> [Task brief]
Your answer should be the records, restated word for word.

- Opening Delimiter -

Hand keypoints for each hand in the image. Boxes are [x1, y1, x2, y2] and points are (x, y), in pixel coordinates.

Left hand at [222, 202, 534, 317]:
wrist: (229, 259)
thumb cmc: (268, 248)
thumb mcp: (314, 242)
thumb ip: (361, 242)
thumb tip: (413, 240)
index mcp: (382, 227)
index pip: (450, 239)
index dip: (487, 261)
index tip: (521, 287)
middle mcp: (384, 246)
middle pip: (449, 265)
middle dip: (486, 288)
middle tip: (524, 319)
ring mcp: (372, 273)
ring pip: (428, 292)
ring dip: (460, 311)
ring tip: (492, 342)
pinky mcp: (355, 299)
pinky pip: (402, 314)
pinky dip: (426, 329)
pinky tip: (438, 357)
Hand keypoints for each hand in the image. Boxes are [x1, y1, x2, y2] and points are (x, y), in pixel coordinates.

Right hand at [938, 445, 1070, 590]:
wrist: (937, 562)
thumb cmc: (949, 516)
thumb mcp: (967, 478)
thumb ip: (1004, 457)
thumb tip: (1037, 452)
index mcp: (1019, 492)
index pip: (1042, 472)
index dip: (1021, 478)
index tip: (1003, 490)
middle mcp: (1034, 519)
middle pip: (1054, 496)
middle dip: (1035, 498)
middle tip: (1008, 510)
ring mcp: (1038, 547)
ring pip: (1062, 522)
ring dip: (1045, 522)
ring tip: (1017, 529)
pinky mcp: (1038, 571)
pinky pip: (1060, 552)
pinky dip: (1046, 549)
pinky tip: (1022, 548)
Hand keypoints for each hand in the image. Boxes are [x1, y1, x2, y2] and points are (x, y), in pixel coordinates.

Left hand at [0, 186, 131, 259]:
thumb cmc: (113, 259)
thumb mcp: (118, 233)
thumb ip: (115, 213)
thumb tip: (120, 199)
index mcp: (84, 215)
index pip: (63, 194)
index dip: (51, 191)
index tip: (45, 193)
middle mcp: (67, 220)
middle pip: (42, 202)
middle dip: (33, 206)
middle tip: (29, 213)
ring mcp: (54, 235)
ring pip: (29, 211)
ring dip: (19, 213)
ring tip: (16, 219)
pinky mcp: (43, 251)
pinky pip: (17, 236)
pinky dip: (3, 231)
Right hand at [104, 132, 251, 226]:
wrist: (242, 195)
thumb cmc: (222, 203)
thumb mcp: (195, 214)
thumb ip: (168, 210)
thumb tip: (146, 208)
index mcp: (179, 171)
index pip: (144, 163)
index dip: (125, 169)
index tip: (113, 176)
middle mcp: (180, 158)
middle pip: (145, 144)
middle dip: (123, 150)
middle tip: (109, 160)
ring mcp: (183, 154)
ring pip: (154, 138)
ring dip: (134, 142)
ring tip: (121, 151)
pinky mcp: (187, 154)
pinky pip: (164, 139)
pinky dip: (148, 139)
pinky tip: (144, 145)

- Closing Delimiter -

> [Task answer]
Hand keypoints for each hand in the image. Boxes are [x1, y1, x2, y2] and points are (x, y), in pixel coordinates.

Left hand at [222, 202, 534, 317]:
wrist: (229, 259)
thumb cmc: (268, 248)
thumb mcp: (314, 242)
thumb ip: (361, 242)
thumb tip: (413, 240)
index mcp: (382, 227)
index pip: (450, 239)
index dip: (487, 261)
index tip: (521, 287)
middle mcp: (384, 246)
middle pip: (449, 265)
middle dip: (486, 288)
middle tip: (524, 319)
ring mcp: (372, 273)
ring pip: (428, 292)
ring dip: (460, 311)
ring tip: (492, 342)
pinky mcp: (355, 299)
pinky pip: (402, 314)
pinky dip: (426, 329)
pinky tip: (438, 357)
Hand keypoints for each hand in the image. Boxes are [x1, y1, x2, y2] and points are (x, y), in pixel coordinates.

Right hand at [938, 445, 1070, 590]:
wrist: (937, 562)
thumb cmc: (949, 516)
thumb mcp: (967, 478)
thumb ip: (1004, 457)
thumb tip: (1037, 452)
index mcp: (1019, 492)
index pip: (1042, 472)
index dip: (1021, 478)
index tip: (1003, 490)
middle mcp: (1034, 519)
middle pip: (1054, 496)
middle dip: (1035, 498)
middle tip: (1008, 510)
ring mcp: (1038, 547)
ring pip: (1062, 522)
ring dip: (1045, 522)
ring tip: (1017, 529)
pinky mcp: (1038, 571)
pinky pip: (1060, 552)
pinky dip: (1046, 549)
pinky tip: (1022, 548)
Hand keypoints for each hand in the image. Boxes are [x1, y1, x2, y2] and points are (x, y), in pixel coordinates.

Left hand at [0, 186, 131, 259]:
thumb cmc: (113, 259)
thumb mcp: (118, 233)
thumb ip: (115, 213)
thumb tip: (120, 199)
index mcp: (84, 215)
index pip: (63, 194)
index dip: (51, 191)
index tip: (45, 193)
middle mcp: (67, 220)
middle pip: (42, 202)
middle dip: (33, 206)
middle tip: (29, 213)
ring mcp: (54, 235)
ring pip: (29, 211)
ring dip: (19, 213)
ring tip: (16, 219)
pinky mcp: (43, 251)
pinky pip: (17, 236)
pinky dip: (3, 231)
Right hand at [104, 132, 251, 226]:
wrist: (242, 195)
thumb cmc: (222, 203)
thumb mcp: (195, 214)
thumb ip: (168, 210)
thumb tip: (146, 208)
index mcp: (179, 171)
index pip: (144, 163)
index dip: (125, 169)
index tip: (113, 176)
middle mcp: (180, 158)
middle pip: (145, 144)
middle dip: (123, 150)
middle tip: (109, 160)
ring mcp: (183, 154)
ring pip: (154, 138)
ring dip: (134, 142)
ring tip: (121, 151)
pinky mcp: (187, 154)
pinky pip: (164, 139)
pinky dip: (148, 139)
pinky tip: (144, 145)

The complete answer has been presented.